National Commission for Women Act, 1990
The NCW represents the rights of women in India and provides a voice for their issues and concerns. The National Commission for Women Act aims to improve the status of women and work for their economic empowerment.
Equal Remuneration Act, 1976
This Act prevents discrimination in terms of remuneration. It provides for payment of equal recompense to men and women workers.
With time people’s mindsets and actions have changed. Women are demanding equal pay, equal recognition, and equal rights. We want to be recognized in the workplace for our abilities and caliber and to achieve this, it is necessary to know our rights and the law that governs us. These acts are the stepping stones that will help us voice our strong opinions and adhere to our rights.

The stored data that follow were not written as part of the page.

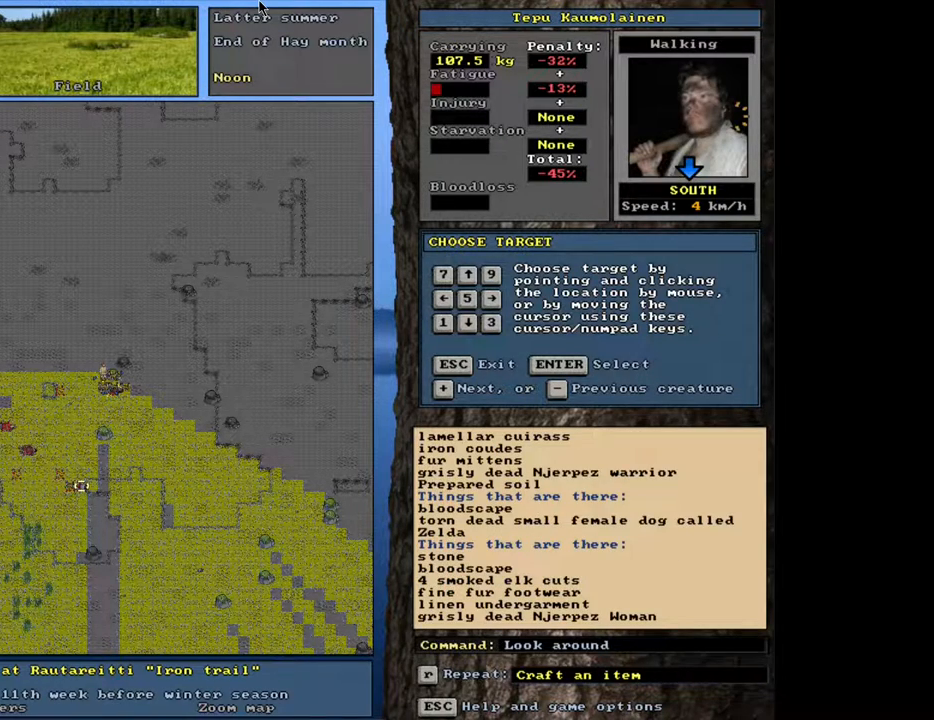
{"keys": [], "mouse": [], "events": [[33, "num4", "down"], [117, "num4", "up"]]}
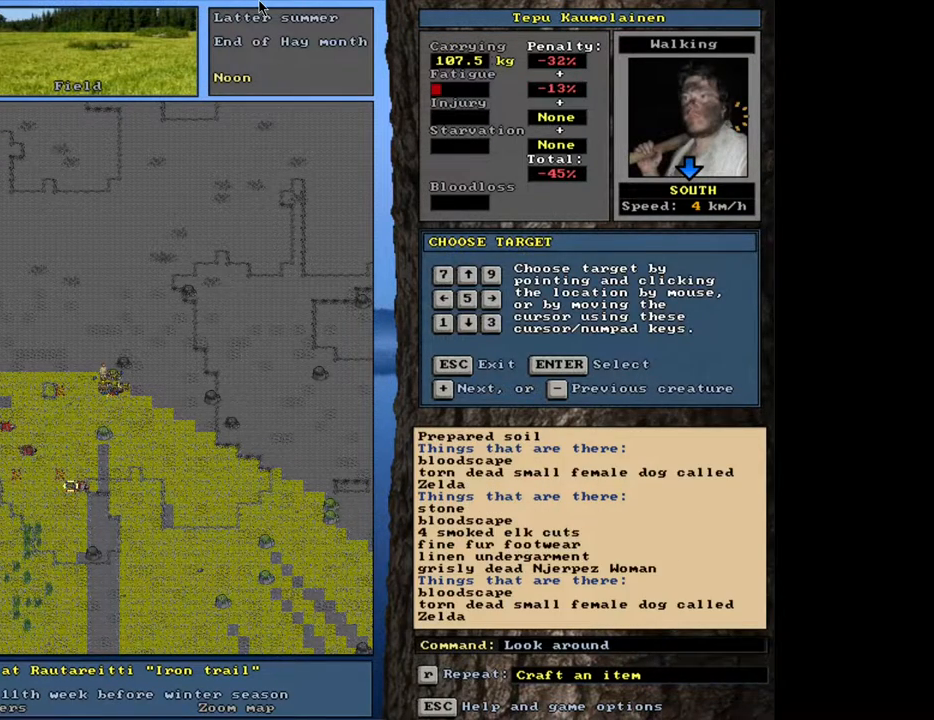
{"keys": ["ctrl_l", "num1"], "mouse": [], "events": [[50, "escape", "down"], [150, "escape", "up"], [367, "ctrl_l", "down"], [433, "num1", "down"]]}
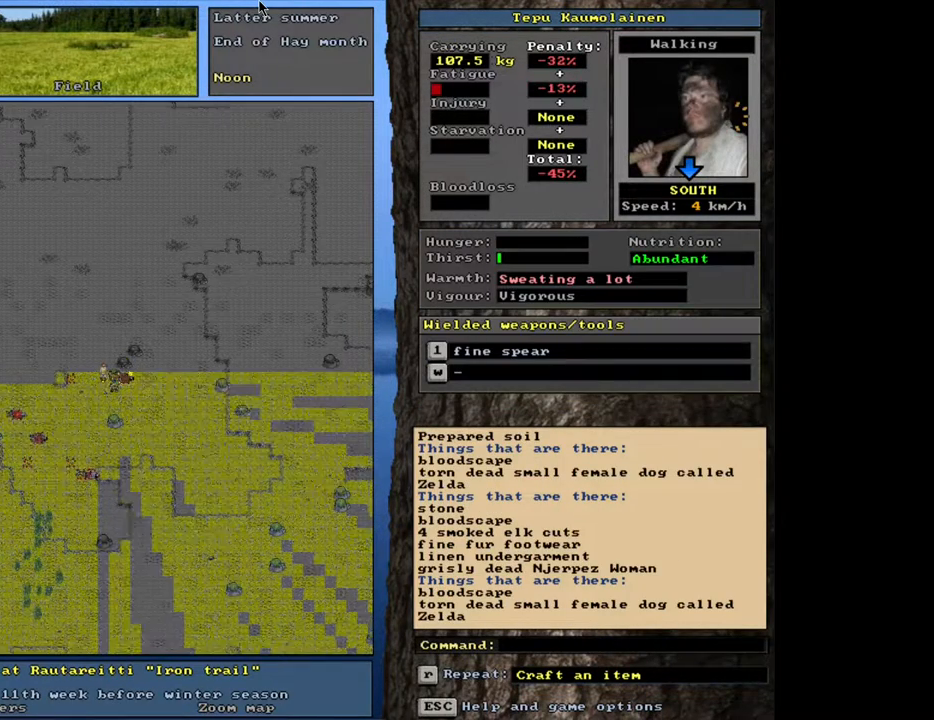
{"keys": ["ctrl_l"], "mouse": [], "events": [[33, "num1", "up"], [83, "num1", "down"], [217, "num1", "up"], [300, "num1", "down"], [333, "num1", "up"], [333, "num2", "down"], [467, "num2", "up"]]}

Over the years, I realized that I need to stand up for myself because no one else would and no one else can. Our ambitions, our dreams, our aspirations, and our will can only help us break through these stereotypes created in our patriarchal society. We need our society to see us play multiple roles with dignity; that with great home-makers, we are also ambitious careerists. Along with the title of ‘Mrs’ we can also proudly uphold the title of a ‘Dr’ too. That our motherhood shouldn’t be a barrier. That one day women will be called “leaders” or “presidents” or “directors” or in my case, just “an intern” without “women” or “female” being used as a prefix. Women would be recognized for their abilities and their personalities, for their opinions and discoveries.
So the next time they label you, showcase your labels proudly. And when they call you:
“Bossy”, keep leading.
“Aggressive”, keep being assertive.
“Difficult”, keep telling the truth.
Because gender bias is real and the words we use matter.